During the last Halvening, the Bitcoin price didn’t really fluctuate. Although, some blame the 50 percent price rise (from $435 to $645) in the three months before the reward cut, with small risk of establishing causation. Apart from that, the network was moderately much routine. The overall hash rate (the total computing power running the Bitcoin network) stayed the equivalent. This suggests miners did not turn off their devices en masse in the information of earning fewer rewards, something many had hypothesized would result.
In any case, now you understand what The Halvening is, and why it’s nothing to freak out on. You can check on precisely when the next one will occur with this countdown timer.
Disclaimer: This information should not be interpreted as an endorsement of any cryptocurrency. It is not a recommendation to trade. The crypto market is full of surprises and overhyped assets. Do your research before buying anything. Do not invest more than you can afford to lose.
This post may contain promotional links that help us fund the site. When you click on the links, we receive a commission - but the prices do not change for you! :)
Disclaimer: The authors of this website may have invested in crypto currencies themselves. They are not financial advisors and only express their opinions. Anyone considering investing in crypto currencies should be well informed about these high-risk assets.

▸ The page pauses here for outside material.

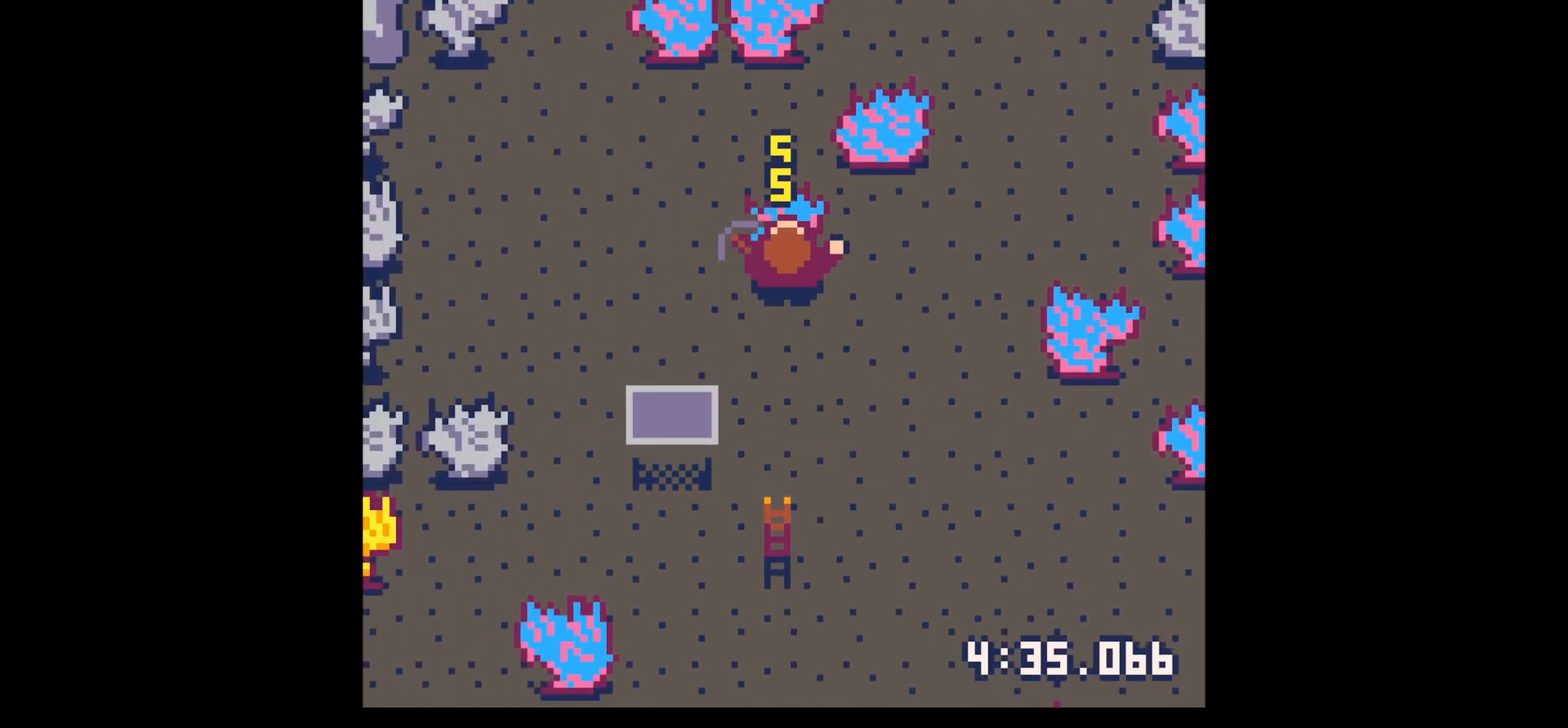
{"keys": [], "events": [[17, "x", "down"], [117, "x", "up"], [250, "x", "down"], [400, "x", "up"]]}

Trading with financial products, especially with CFDs involves a high level of risk and is therefore not suitable for security-conscious investors. CFDs are complex instruments and carry a high risk of losing money quickly through leverage. Be aware that most private Investors lose money, if they decide to trade CFDs. Any type of trading and speculation in financial products that can produce an unusually high return is also associated with increased risk to lose money. Note that past gains are no guarantee of positive results in the future.